Both answers above rely on methods that will get slow quickly, especially the accepted one.
This is a function which just takes two same-length lists, items and weights, and returns a random item from items according to their corresponding likelihoods of being chosen in weights. The weights array should be of nonnegative numbers, but it doesn’t need to sum to a particular value, and it can handle non-integer weights.
function weighted_random(items, weights) {
var i;
for (i = 1; i < weights.length; i++)
weights[i] += weights[i - 1];
var random = Math.random() * weights[weights.length - 1];
for (i = 0; i < weights.length; i++)
if (weights[i] > random)
break;
return items[i];
}
I replaced my older ES6 solution with this one as of December 2020, as ES6 isn’t supported in older browsers, and I personally think this one is more readable.
If you’d rather use objects with the properties item and weight:
function weighted_random(options) {
var i;
var weights = [options[0].weight];
for (i = 1; i < options.length; i++)
weights[i] = options[i].weight + weights[i - 1];
var random = Math.random() * weights[weights.length - 1];
for (i = 0; i < weights.length; i++)
if (weights[i] > random)
break;
return options[i].item;
}
Explanation:
I’ve made this diagram that shows how this works:
This diagram shows what happens when an input with the weights [5, 2, 8, 3] is given.

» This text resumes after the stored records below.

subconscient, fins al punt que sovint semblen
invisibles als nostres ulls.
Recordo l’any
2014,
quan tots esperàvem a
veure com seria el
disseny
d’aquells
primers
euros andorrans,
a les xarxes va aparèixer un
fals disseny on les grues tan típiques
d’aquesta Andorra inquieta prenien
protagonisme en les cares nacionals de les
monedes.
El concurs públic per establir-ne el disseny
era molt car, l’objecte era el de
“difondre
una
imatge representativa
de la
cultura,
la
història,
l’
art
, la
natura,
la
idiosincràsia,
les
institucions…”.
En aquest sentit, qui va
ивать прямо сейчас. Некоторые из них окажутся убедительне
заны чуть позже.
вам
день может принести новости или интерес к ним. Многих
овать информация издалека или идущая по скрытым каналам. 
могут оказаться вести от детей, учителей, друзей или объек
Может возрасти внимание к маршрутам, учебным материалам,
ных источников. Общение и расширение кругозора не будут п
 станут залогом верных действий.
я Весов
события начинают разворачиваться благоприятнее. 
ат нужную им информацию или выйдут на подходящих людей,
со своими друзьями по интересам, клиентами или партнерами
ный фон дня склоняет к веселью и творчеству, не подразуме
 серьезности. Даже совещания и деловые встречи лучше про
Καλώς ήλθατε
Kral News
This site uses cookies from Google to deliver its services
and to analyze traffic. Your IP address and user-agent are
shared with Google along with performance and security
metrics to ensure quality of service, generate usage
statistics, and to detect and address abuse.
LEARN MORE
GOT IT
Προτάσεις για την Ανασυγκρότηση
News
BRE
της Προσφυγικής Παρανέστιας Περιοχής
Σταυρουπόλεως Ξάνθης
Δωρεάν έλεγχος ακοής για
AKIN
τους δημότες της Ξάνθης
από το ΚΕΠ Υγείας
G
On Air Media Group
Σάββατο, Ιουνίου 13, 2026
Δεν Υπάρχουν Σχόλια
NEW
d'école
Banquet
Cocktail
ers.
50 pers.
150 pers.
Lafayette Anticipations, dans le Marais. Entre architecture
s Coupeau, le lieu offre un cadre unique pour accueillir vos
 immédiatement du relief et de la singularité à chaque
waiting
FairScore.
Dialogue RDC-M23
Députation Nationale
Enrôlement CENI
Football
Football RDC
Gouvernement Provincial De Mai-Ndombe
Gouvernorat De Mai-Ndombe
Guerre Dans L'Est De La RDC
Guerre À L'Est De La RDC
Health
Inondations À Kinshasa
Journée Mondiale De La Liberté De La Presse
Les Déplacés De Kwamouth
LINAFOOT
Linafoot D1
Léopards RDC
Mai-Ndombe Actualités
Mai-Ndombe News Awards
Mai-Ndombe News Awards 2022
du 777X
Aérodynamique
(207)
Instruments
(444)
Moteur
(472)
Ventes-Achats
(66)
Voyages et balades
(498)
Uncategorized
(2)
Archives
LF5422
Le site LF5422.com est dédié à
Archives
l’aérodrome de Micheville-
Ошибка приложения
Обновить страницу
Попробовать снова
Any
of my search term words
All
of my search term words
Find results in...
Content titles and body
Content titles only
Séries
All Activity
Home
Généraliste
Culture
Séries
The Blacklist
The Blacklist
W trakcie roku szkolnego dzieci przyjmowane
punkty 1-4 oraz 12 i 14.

By taking partial sums of the weights, you just need to find the first one that’s as large as a random number, and that’s the randomly chosen item.
If a random number is chosen right on the border of two weights, like with 7 and 15 in the diagram, we go with the longer one. This is because 0 can be chosen by Math.random but 1 can’t, so we get a fair distribution. If we went with the shorter one, A could be chosen 6 out of 18 times (0, 1, 2, 3, 4), giving it a higher weight than it should have.